Legislators weigh health care partnerships

Topeka State legislative leaders today gave their blessing to Kansas University to continue discussions for partners in life sciences on both sides of the Kansas-Missouri line.

KU Chancellor Robert Hemenway assured the lawmakers that KU would do nothing to hurt KU Hospital or health care in Kansas.

“Nobody wants to do anything that will harm the Kansas University hospital,” Hemenway told the Legislature Budget Committee.

Committee members generally were supportive of KU in seeking medical affiliations to make the region a national life sciences center.

Senate President Steve Morris, R-Hugoton, said he hoped to see a life sciences corridor stretching from Manhattan, Kan., to Columbia, Mo., with “the KU Medical Center and hospital as two cornerstones of that corridor.”

Recent reports have indicated KU Hospital was feeling left by the KU Medical Center in talks about developing affiliations. Some lawmakers have questioned whether the discussions would benefit patients in Missouri at the expense of health care in Kansas.

Former Senate President Dave Kerr of Hutchinson, now a member of the KU Hospital board, said the best way for progress to continue was for KU Med and the hospital to develop plans jointly.
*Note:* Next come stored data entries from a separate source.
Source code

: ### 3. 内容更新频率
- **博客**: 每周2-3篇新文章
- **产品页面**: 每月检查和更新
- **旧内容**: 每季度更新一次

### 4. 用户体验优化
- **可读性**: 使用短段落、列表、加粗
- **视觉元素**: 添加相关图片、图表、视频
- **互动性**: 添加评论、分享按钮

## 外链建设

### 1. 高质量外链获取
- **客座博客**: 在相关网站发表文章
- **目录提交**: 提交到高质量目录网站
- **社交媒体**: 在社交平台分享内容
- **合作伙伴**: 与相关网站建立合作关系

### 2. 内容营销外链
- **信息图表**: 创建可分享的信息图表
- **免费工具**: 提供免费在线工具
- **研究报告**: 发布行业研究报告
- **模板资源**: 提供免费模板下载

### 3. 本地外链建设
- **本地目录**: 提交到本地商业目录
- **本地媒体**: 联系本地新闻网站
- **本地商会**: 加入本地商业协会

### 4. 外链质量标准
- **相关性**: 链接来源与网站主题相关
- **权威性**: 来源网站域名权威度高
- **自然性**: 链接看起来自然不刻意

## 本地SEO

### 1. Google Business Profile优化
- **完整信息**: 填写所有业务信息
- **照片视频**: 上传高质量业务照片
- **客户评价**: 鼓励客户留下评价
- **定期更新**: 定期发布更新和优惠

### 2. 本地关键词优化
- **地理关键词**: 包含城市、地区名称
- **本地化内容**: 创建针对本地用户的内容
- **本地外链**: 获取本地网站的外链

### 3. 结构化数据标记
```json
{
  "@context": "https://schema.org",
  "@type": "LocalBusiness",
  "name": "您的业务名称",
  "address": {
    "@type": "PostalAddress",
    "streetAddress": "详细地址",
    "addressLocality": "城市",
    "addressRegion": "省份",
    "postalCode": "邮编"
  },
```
“There’s no question there has been some controversy, so I think this is a way that we can be sure that the controversy kind of dies down, and we go forward together, and everybody is going to come out a winner if we do that,” Kerr told the committee.
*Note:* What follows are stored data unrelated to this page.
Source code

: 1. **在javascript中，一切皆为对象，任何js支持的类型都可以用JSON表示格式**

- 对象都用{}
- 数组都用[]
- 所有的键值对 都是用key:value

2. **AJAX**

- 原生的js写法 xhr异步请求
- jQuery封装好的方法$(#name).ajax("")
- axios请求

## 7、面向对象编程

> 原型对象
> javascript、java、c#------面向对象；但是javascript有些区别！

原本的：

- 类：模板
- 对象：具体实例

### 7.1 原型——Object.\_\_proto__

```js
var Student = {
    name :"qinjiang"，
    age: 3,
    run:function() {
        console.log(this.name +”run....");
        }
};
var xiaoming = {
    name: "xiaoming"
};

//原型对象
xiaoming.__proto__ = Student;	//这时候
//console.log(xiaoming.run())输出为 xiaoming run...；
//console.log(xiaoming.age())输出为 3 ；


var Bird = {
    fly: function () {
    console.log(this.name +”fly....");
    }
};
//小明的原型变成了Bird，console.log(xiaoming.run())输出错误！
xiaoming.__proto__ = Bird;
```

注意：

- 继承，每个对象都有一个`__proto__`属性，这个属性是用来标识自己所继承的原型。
Sen. Dwayne Umbarger, R-Thayer, and chairman of the budget committee, said he believed that was already happening.

“I think the dialogue is already going on between the entities and that we encourage them to continue that process,” Umbarger said.

But at least one lawmaker had questions about KU’s intentions regarding the hospital.

State Sen. Jim Barone, the ranking Democrat on the budget committee, said he wanted to make sure that KU Hospital would continue to grow along with KU Medical Center.

Hemenway responded, saying, “The way we are structured, we have to grow together.”